I have two complications that the doctor said makes this pregnancy higher risk than any of my other ones. The bleeding was caused by a subchorionic hemorrage that is about 3-4 cm. The doctor shared that there is nothing he can do to cure me. Miscarriage and preterm labor are concerns. But it's a "wait-and-see-what-happens" kind of thing. The other complication is that the tech had observed I had a uterine fibroid. The doctor was surprised it hadn't been caught before but I wonder if I've formed it in the past year or so after Emily was born. Anyway, it carries it's own risks- miscarriage & preterm labor are possible depending where the fibroid is located. I'm not sure of the location at this point. I'll call Monday to make an appointment to meet with the doctor and learn more. I'm thankful to be home now resting.

We would apperciate your prayers! Praise God for sustaining the life of our baby! God is good! I hope and pray that I would say that even if God had taken this baby to heaven. My prayer today has been, "Lord, my life & this baby belong to You, not me. Do what You will for Your glory. Strengthen me to serve You- I want to be faithful, Lord Jesus! I want Your will to be a healthy baby and that's what I'll plead with You for. But I also know Your ways are better. Not always easy but good."

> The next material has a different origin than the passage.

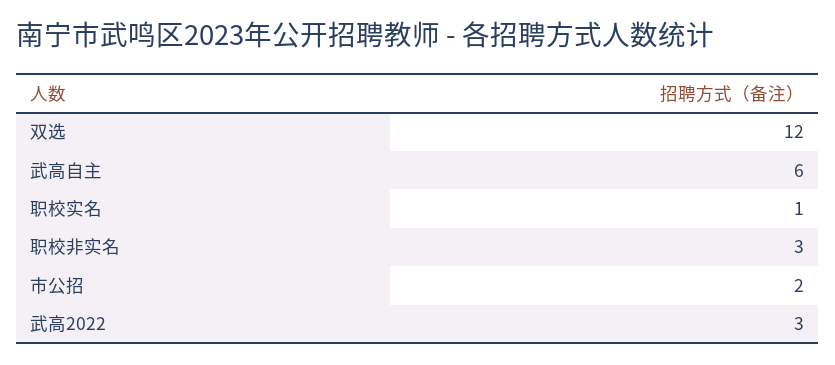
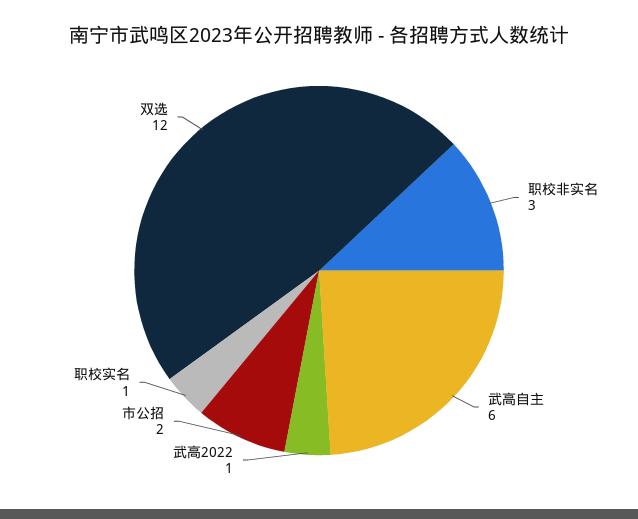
武高2022: 3 -> 1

"Trust in the Lord with all thine heart; and lean not unto thine own understanding. In all thy ways acknowledge him, and he shall direct thy paths." Proverbs 3:5-6

Pray for my health & the health of our baby. We would desire to raise this child this side of heaven! Pray for wisdom for the doctors/medical personel & our witness to them. Pray for Eric- he shoulders so much for our family in times like this! Pray that our focus continues to be on our Savior, how we can love & serve Him. I pray He finds us faithful because He is faithful!

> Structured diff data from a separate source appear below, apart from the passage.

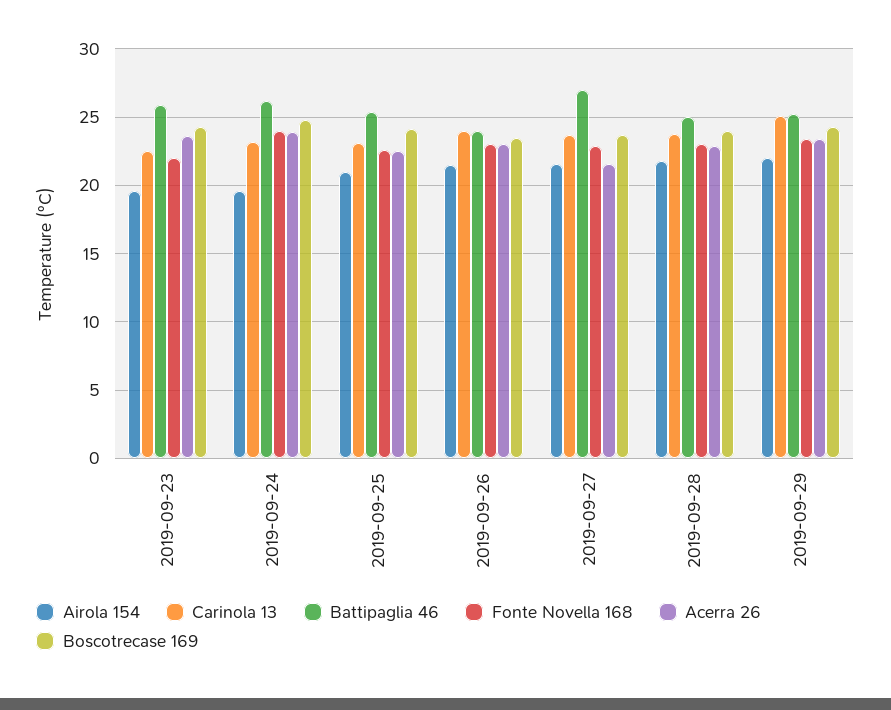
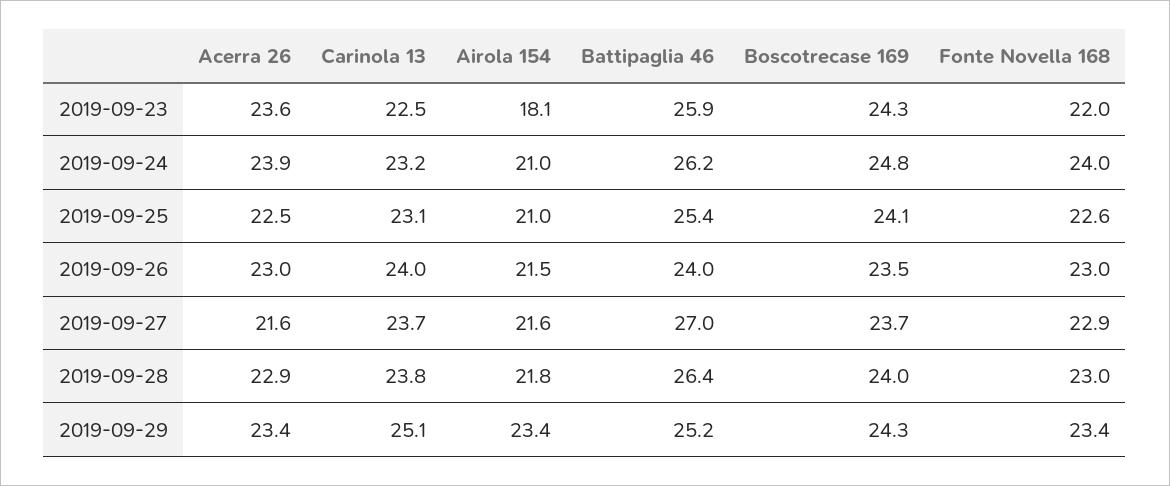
Airola 154, 2019-09-23: 19.5 -> 18.1
Airola 154, 2019-09-24: 19.5 -> 21
Battipaglia 46, 2019-09-28: 25 -> 26.4
Airola 154, 2019-09-29: 22 -> 23.4

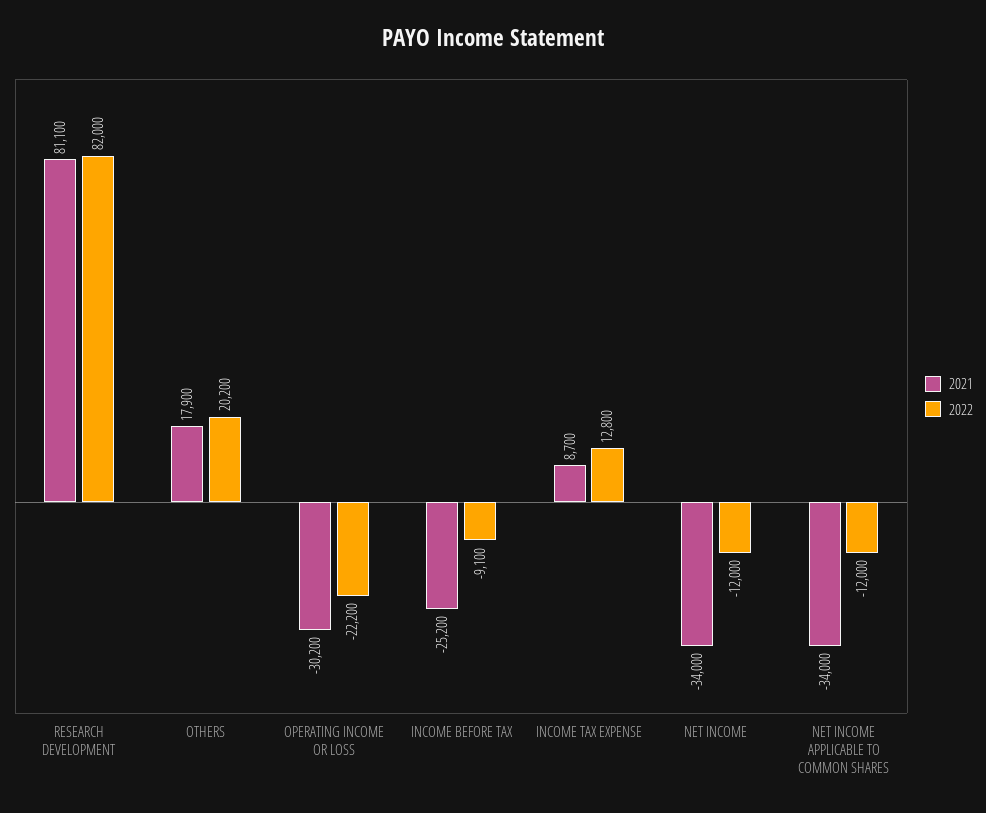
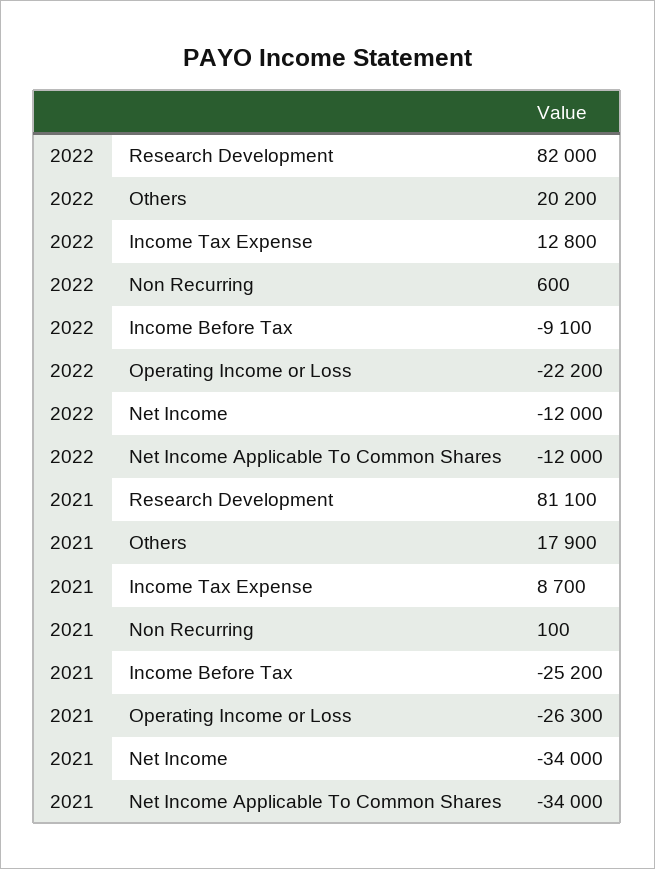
2021, OPERATING INCOME OR LOSS: -30200 -> -26300
2022, Non Recurring: none -> 600
2021, Non Recurring: none -> 100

So, what about you? Can you say tonight God is good? I pray you can! I pray you can see beyond what is right in front of you and put you're thoughts on Christ!
Heather
 

Psalm 145
I will extol You, my God, O King;
And I will bless Your name forever and ever.
Every day I will bless You,
And I will praise Your name forever and ever.
Great is the Lord, and greatly to be praised;
And His greatness is unsearchable.
One generation shall praise Your works to another,
And shall declare Your mighty acts.
I will meditate on the glorious splendor of Your majesty,
And on Your wondrous works.
Men shall speak of the might of Your awesome acts,
And I will declare Your greatness.
They shall utter the memory of Your great goodness,
And shall sing of Your righteousness.
The Lord is gracious and full of compassion,
Slow to anger and great in mercy.
The Lord is good to all,
And His tender mercies are over all His works.
All Your works shall praise You, O Lord,
And Your saints shall bless You.
They shall speak of the glory of Your kingdom,
And talk of Your power,
To make known to the sons of men His mighty acts,
And the glorious majesty of His kingdom.
Your kingdom is an everlasting kingdom,
And Your dominion endures throughout all generations.
The Lord upholds all who fall,
And raises up all who are bowed down.
The eyes of all look expectantly to You,
And You give them their food in due season.
You open Your hand
And satisfy the desire of every living thing.
The Lord is righteous in all His ways,
Gracious in all His works.
The Lord is near to all who call upon Him,
To all who call upon Him in truth.
He will fulfill the desire of those who fear Him;
He also will hear their cry and save them.
The Lord preserves all who love Him,
But all the wicked He will destroy.
My mouth shall speak the praise of the Lord,
And all flesh shall bless His holy name
Forever and ever.

4 comments:

dawn said...

Praying even more.

MRTrexler said...

Wow! Praying for you and the baby to be healthy! Thankful for your testimony!
~Renee

Casey said...

Oh, so thankful that little one is okay, and that you are okay as well! Praying for the both of you on this journey as you go through each day one hour at a time...may you rest in the peace of Christ. May God give you the strength to face whatever comes with the knowledge that He loves you very much. Take Care - Casey

Unknown said...

We surely know that you are in Gods hands...grant you peace and rest as you wait. We will pray for you all each and every day.